Mauro Costa-Mattioli
Unraveling gut-microbiome-brain interactions
When we think of behaviour and neurological disorders, we think about the brain. Traditional research on the biology of neurological disorders has focused on the brain, aiming to identify key brain regions and circuits, relevant molecular mechanisms, and/or new genetic variants associated with brain disorders. Consequently, current therapeutic approaches for neurological disorders aim to target the brain directly.

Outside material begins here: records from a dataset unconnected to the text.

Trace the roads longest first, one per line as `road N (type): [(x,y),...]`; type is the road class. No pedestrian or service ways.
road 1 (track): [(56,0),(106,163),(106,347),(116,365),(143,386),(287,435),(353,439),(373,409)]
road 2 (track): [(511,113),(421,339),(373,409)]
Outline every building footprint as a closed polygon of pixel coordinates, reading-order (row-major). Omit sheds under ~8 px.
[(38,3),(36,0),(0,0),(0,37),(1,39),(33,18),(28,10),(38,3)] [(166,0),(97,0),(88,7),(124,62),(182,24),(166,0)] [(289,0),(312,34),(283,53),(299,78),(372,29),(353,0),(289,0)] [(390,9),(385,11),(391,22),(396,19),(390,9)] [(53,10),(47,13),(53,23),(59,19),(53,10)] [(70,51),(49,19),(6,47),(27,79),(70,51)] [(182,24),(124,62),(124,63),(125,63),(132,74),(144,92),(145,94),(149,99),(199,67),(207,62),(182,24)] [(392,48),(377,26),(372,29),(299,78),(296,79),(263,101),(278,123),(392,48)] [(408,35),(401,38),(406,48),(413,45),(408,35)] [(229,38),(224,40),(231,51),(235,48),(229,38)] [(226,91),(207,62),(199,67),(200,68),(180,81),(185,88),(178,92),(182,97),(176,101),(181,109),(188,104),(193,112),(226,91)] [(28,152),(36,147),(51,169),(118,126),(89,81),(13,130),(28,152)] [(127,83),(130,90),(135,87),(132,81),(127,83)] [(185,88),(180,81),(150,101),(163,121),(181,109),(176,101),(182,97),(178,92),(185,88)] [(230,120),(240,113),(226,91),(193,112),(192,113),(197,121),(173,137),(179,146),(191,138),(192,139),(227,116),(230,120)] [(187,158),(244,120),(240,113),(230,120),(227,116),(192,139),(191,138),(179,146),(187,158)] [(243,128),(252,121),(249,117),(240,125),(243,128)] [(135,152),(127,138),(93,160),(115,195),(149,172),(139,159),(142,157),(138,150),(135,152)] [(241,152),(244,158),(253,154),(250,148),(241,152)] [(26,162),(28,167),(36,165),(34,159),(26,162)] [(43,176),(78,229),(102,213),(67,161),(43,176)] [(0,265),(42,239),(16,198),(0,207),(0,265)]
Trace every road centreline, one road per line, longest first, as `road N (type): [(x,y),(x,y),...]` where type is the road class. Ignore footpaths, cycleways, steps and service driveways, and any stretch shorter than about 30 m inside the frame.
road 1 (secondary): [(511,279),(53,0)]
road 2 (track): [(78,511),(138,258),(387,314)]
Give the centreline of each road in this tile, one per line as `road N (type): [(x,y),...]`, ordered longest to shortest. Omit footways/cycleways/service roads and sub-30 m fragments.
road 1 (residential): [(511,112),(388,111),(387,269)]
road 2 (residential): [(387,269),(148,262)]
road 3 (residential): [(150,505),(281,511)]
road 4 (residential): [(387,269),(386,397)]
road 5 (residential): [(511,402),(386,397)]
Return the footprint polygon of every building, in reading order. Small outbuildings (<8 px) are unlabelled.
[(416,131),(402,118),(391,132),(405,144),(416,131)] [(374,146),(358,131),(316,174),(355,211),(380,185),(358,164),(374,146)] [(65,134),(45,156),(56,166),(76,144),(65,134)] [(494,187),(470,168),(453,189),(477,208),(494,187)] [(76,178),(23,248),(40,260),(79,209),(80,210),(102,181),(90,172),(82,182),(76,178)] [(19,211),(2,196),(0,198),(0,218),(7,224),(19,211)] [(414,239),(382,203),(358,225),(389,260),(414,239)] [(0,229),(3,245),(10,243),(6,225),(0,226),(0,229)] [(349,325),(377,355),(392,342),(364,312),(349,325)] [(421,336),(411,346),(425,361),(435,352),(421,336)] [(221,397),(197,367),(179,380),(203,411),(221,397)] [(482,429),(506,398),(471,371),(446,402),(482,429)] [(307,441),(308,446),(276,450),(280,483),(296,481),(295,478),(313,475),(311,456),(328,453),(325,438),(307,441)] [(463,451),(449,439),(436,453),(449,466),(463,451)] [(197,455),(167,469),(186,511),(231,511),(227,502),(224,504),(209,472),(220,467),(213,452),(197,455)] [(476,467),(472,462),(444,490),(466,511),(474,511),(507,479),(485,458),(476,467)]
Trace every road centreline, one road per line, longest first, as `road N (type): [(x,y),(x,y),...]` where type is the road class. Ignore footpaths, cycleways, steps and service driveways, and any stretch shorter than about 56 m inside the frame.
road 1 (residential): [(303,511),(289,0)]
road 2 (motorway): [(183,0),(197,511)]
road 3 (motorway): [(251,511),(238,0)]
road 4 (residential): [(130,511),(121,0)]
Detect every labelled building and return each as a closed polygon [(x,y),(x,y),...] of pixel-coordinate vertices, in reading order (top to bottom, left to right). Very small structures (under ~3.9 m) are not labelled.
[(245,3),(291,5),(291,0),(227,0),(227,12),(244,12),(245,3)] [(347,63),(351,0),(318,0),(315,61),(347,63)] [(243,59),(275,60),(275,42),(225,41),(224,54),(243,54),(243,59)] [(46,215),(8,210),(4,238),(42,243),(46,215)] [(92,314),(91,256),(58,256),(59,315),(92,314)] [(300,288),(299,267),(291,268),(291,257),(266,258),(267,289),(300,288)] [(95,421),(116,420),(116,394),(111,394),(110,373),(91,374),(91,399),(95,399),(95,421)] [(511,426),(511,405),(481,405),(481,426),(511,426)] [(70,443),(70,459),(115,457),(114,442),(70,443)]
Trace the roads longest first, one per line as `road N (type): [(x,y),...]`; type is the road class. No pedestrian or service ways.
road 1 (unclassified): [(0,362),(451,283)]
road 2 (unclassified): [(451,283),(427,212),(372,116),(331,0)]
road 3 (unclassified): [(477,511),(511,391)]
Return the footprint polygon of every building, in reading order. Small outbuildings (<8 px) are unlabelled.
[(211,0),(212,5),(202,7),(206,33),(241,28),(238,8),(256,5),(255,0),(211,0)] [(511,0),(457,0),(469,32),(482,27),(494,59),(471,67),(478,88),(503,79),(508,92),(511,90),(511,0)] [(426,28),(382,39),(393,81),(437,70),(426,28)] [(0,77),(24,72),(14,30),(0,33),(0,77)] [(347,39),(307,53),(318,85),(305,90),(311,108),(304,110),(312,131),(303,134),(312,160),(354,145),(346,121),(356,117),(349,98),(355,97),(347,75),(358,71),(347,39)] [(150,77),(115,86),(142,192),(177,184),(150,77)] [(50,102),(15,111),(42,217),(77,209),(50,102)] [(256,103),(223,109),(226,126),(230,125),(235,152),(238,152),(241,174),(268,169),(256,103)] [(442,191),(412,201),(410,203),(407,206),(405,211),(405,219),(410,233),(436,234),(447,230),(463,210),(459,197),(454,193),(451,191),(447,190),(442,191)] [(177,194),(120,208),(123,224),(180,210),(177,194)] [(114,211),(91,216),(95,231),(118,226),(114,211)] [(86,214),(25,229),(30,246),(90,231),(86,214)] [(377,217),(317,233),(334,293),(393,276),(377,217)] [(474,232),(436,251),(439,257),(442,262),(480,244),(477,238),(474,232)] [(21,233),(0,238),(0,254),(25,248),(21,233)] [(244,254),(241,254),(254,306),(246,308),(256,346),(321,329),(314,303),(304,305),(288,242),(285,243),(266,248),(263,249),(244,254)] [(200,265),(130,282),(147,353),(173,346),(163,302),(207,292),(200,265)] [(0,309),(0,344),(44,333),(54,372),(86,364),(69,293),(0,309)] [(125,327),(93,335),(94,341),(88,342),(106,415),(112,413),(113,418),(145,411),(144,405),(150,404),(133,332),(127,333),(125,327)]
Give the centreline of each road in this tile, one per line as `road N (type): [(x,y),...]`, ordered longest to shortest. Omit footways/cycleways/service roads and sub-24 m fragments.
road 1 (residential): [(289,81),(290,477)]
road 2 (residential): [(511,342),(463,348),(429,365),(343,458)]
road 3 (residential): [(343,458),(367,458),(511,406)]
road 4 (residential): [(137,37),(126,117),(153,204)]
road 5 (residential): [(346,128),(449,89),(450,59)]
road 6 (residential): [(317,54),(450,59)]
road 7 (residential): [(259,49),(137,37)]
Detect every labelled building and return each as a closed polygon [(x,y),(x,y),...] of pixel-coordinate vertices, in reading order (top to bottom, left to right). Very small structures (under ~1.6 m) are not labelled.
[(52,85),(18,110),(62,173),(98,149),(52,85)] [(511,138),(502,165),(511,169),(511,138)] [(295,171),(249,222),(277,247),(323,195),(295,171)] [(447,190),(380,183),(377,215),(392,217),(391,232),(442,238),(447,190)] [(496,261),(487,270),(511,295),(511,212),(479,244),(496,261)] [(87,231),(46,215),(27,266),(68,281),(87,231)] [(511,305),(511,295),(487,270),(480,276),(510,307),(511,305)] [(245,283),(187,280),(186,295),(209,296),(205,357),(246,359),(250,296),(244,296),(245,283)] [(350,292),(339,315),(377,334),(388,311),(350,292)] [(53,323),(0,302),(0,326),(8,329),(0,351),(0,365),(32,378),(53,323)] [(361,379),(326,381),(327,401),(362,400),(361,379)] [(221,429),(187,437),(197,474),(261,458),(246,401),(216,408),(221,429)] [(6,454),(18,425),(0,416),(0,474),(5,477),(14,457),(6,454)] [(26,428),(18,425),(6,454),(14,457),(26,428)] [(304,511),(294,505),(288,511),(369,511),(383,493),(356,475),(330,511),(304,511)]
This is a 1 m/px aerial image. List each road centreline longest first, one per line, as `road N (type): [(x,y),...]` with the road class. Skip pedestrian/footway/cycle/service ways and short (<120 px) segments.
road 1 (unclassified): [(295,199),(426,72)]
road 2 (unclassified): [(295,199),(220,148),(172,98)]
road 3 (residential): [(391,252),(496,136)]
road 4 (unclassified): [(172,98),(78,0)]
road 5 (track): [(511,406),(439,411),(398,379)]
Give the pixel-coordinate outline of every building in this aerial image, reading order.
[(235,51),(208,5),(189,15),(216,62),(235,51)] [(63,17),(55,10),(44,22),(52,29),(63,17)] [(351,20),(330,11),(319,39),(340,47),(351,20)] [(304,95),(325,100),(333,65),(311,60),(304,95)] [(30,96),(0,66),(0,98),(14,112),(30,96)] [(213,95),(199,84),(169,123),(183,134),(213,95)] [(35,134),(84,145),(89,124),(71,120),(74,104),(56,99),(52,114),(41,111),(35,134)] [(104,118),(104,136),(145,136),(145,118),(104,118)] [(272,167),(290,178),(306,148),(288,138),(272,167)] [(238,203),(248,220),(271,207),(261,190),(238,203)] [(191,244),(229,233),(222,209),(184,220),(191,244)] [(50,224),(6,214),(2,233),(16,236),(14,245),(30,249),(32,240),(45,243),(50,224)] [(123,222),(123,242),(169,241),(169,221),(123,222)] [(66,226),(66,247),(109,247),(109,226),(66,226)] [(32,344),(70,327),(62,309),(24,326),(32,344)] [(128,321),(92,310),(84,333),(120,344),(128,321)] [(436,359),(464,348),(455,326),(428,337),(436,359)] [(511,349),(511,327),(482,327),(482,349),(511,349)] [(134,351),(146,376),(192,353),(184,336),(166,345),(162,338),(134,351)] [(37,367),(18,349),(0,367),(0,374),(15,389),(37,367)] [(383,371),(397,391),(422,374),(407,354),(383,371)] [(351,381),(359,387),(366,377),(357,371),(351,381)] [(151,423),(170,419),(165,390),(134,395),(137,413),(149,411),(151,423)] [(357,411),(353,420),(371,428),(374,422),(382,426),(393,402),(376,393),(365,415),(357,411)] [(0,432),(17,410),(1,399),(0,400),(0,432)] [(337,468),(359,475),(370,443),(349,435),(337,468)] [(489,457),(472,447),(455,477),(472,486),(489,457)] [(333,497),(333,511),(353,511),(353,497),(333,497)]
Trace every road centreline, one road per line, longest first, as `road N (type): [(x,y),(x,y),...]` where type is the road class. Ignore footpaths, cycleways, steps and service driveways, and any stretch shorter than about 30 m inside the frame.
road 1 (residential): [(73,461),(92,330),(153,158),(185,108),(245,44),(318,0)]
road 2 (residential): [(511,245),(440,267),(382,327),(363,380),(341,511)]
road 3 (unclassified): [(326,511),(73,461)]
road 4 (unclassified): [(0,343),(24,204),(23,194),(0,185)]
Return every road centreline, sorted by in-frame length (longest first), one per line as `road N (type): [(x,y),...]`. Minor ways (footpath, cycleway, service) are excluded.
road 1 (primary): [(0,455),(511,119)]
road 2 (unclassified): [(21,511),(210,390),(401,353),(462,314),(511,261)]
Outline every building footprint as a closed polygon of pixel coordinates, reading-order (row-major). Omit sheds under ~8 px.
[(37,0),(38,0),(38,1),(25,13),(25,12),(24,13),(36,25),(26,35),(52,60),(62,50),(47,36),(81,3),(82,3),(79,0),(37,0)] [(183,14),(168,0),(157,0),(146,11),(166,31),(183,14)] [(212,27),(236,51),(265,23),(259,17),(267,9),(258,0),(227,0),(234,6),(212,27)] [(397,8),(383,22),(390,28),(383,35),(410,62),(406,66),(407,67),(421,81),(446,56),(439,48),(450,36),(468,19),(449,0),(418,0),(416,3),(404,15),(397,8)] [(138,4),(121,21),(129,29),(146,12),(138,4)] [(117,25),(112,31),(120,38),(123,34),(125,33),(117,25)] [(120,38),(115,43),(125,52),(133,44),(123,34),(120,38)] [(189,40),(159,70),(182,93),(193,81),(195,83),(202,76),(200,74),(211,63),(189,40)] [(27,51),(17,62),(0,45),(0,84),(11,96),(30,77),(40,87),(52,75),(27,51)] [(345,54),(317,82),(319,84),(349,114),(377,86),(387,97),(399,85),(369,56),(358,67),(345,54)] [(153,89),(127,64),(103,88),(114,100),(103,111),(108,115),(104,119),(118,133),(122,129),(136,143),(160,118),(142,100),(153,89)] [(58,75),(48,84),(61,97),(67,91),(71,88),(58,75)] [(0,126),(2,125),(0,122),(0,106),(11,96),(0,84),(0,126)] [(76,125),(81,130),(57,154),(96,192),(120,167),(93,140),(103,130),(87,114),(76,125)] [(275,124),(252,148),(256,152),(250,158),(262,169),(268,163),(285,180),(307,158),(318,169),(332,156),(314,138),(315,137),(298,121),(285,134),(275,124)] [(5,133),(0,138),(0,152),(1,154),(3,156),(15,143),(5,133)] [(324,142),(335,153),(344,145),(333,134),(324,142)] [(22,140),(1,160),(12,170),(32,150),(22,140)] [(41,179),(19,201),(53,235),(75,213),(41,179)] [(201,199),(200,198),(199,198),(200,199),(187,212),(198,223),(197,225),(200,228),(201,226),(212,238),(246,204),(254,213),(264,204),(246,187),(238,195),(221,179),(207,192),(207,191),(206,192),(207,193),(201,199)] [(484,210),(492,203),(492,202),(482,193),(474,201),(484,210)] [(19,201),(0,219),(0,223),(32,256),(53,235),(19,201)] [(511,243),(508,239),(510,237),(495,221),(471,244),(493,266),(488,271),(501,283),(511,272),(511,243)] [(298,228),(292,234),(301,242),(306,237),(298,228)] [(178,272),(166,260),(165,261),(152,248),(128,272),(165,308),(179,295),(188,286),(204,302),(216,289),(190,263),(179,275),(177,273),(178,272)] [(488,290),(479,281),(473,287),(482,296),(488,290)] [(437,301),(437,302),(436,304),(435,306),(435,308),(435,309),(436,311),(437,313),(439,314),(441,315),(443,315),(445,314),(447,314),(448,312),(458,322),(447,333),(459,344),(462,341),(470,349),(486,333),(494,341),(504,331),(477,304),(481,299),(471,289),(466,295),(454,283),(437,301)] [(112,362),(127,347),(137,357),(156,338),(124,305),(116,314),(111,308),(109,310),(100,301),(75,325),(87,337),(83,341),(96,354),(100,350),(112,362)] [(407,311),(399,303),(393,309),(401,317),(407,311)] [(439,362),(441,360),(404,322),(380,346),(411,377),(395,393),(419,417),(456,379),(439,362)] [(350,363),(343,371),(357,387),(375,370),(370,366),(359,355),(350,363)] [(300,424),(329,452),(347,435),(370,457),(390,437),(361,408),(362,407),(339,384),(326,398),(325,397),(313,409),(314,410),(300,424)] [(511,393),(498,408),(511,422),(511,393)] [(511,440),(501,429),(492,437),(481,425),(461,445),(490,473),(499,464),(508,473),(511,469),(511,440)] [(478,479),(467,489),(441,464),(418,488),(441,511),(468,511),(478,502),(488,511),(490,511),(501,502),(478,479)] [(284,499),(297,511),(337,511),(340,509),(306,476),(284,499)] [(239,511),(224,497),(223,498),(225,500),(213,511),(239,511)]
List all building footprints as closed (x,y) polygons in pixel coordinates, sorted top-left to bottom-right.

However, we are the bearers of not only our own genomes but also the genomes of the microbes living with us in symbiosis. As we now appreciate, symbiotic microbes are fundamental to nearly every aspect of host function and fitness. In my lab, we serendipitously discovered that specific microbes in the gut could modulate brain function and behaviours in an amazingly powerful way. In this presentation, I will focus on our more recent work that aims to dissect the signals, structures and mechanisms that regulate gut-microbiome-brain interactions. In addition, I will discuss how a selective, non-invasive, microbial-based approach is beneficial in preclinical animal models or neurological dysfunction and, more recently, in humans. Our findings could provide a new holistic dimension of how gut microbes control behaviours and the brain and lead to the development of new non-invasive microbial-based therapies for neurological disorders.